*Problem:*
In the essay on website privacy policies below, in what month and year did WP change its privacy policy?

SEE LINK 4 How they are tracking you and how you can try to opt out...
So what assurances did the big boys give us? They pointed to their private parts (not for the first time)...
Every website has a privacy policy – they have to by law if they operate from a democracy – and put it somewhere on their website. Very few people actually read it. Did you thoroughly check out the privacy policies of Google and Facebook I posted in the last chapter? Hmmmm. But I don't blame you.
We just want to get on the web and have fun. We don't want to read legal stuff like policies, terms and guidelines. Most websites rely on this of course, hoping we'll be drawn to the shop window, while ignoring the legal stuff they need to have to exist, lurking at the back of the store. But if we did study their terms, guidelines and PP, and it was honestly written, we probably wouldn't risk another click on many of the websites we visit.
If you did check those policies from the last chapter, note how some were very thorough and actually named the cookies they used, and what they did (we'll look at cookies in a later chapter). This is a good example of a collector being honest. Well, a little bit. :)
Another clause in a PP often stipulates that if they sell up, ALL data will be transferred to the 'buyer'.
Some PPs have a clause that says, if they are sold, data they collect will not be transferred to the new owners if users don't want it to. This sounds good, but in reality it doesn't make much sense. A site like WP for instance, which also has this kind of clause in its PP( SEE LINK 5 WP privacy policy 'business transitions'), has our date of birth, real name (if we're honest) our device IDs, our FB connections, IP address, a profile of our favourite parts of the site and much more, and has millions of users. It maintains it won't pass that data on in an identifiable form (phew!). But if a new owner took over and we Wattpadders didn't want it to have our information, (especially if it was FB), does that mean the new WP (FacePad?) couldn't continue without its millions of users agreeing? Or would we have to let them have it just to keep our books, contacts, friendships, etc?
This is all theoretical BTW. I have no hot tip about WP selling up to FB, for all you stock market players.:)
But, in an alternative universe, if FB did buy WP, would it expect us to still use the site and not give it our private and personal details?
Would it F*CK.
It would say, 'lift your skirts or bugger off!" It would expect the millions of Wattpadders to bow their heads and say, okay, Zuck, we trust you...
And we would'.
EDIT:
WP has recently changed its PP (Feb 2016) since this chapter was written (Oct 2015). Their business transition clause now says they will sell off our info if they sell the company. If the new buyer decides to use that data in 'a manner different from that stated at the time of collection' then, 'users will be given a choice to decline such different use'.
Although I am not sure if that will be able to happen and the point I made above still applies, I believe.
The uninformed delight in gaudy things and novelty. The wise delight in the ordinary.

*Exercise data:*
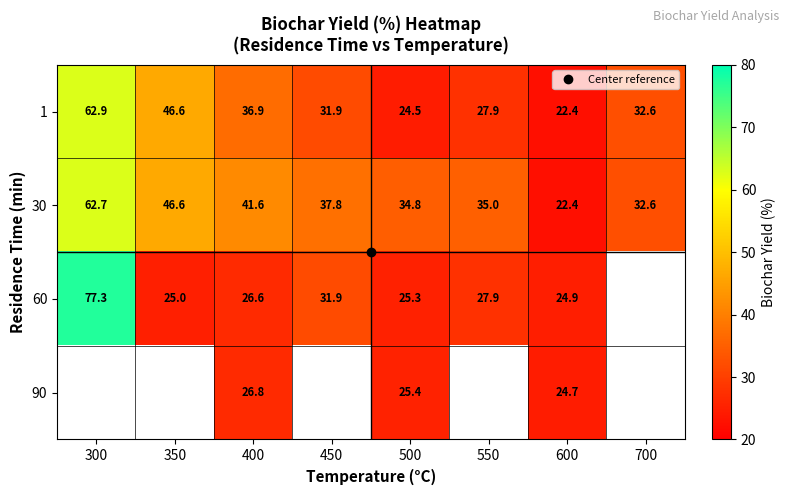

What is the highest value of the 1 series?

62.9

*Response:*
February 2016.